Effects of DES on Male Fertility

Environmental endocrine modulators and human health: an assessment of the biological evidence, 1998

Abstract

The possible relationship between in utero exposure to DES and male fertility was investigated through physical examination, seminal fluid analysis, and an in vitro sperm penetration assay (SPA) in zone-free hamster eggs in 17 men exposed in utero to DES, 12 non-DES-exposed men, and 11 fertile control men. Fourteen of 17 DES-exposed and 2 of 12 non-DES-exposed. men had SPA results compatible with infertility. All 11 fertile controls had SPA values in the fertile range. This study showed a significant difference between the mean sperm count in the DES-exposed group (66.4 million/ml) and the nonexposed group (101.7 million/ml). There were no differences between the exposed and nonexposed groups in either sperm morphology or motility. The likelihood of selection bias may be large because the men who participated in the study were aware that it was designed to evaluate effects of in utero DES exposure on male infertility. The high frequency of genital abnormalities (52%) such as epididymal cysts or abnormalities of the prostate, testicle, or penile meatus in this DES-exposed population compared with genital abnormalities (32 to 37%) reported in other studies suggests selection bias in this study.

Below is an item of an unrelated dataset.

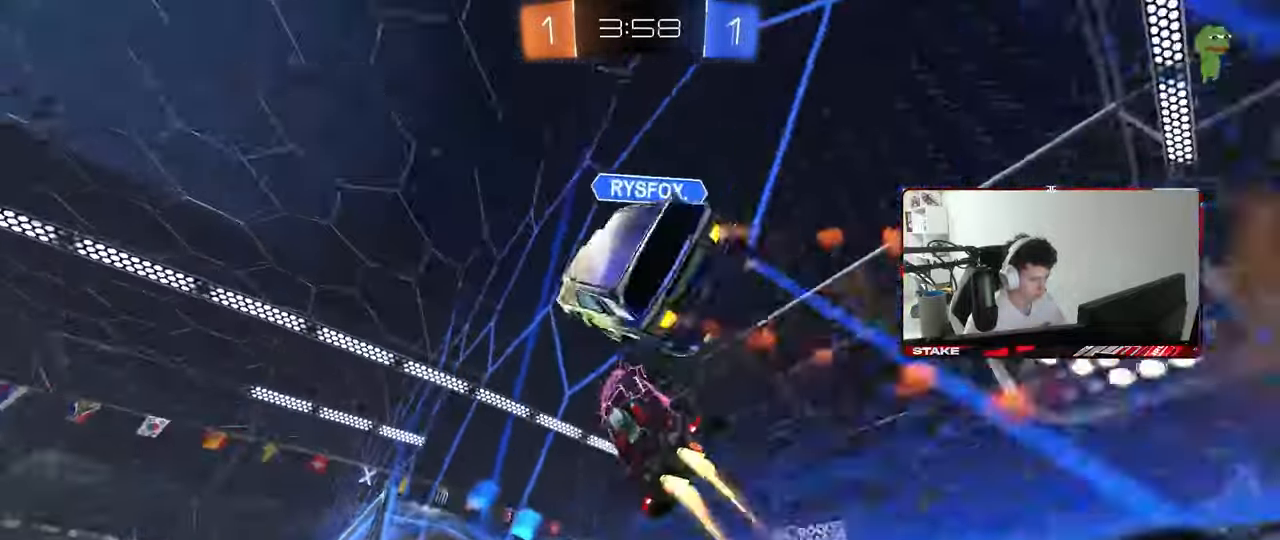
{"keys": ["a", "w"], "mouse": [], "mouse_move": "still", "events": [[17, "mouse_left", "up"], [167, "a", "down"], [167, "d", "up"], [200, "shift", "down"], [350, "shift", "up"], [350, "space", "down"], [450, "space", "up"]]}
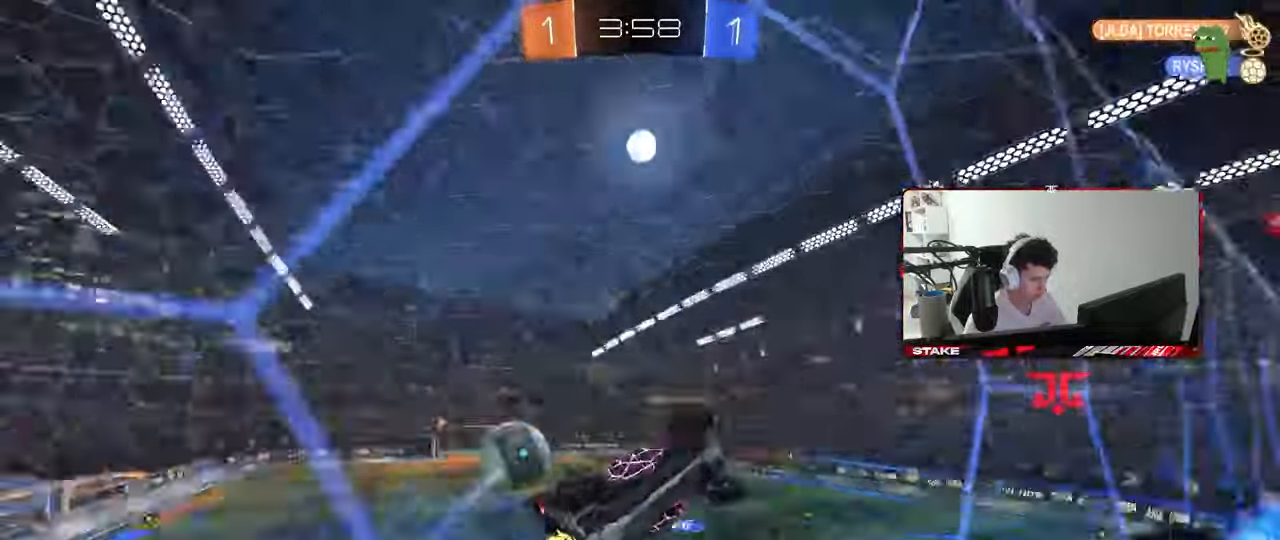
{"keys": ["d"], "mouse": ["left", "right"], "mouse_move": "still", "events": [[450, "a", "up"], [450, "d", "down"], [450, "mouse_left", "down"], [450, "mouse_right", "down"], [450, "w", "up"]]}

In a subsequent and larger study using the same in vitro sperm penetration assay, there were no differences in sperm penetration between DES-exposed men (n = 51) and nonexposed men (n = 29) as well as no differences in sperm concentration, motility, or seminal leukocytes in DES-exposed and nonexposed men. Furthermore, although the frequency of genital abnormalities was related to in utero DES exposure (37% in DES-exposed men compared with 4% in nonexposed men), it was not related to reduced egg penetration. In contrast to the original study, 292 the principal aims of the follow-up study were not revealed to study participants.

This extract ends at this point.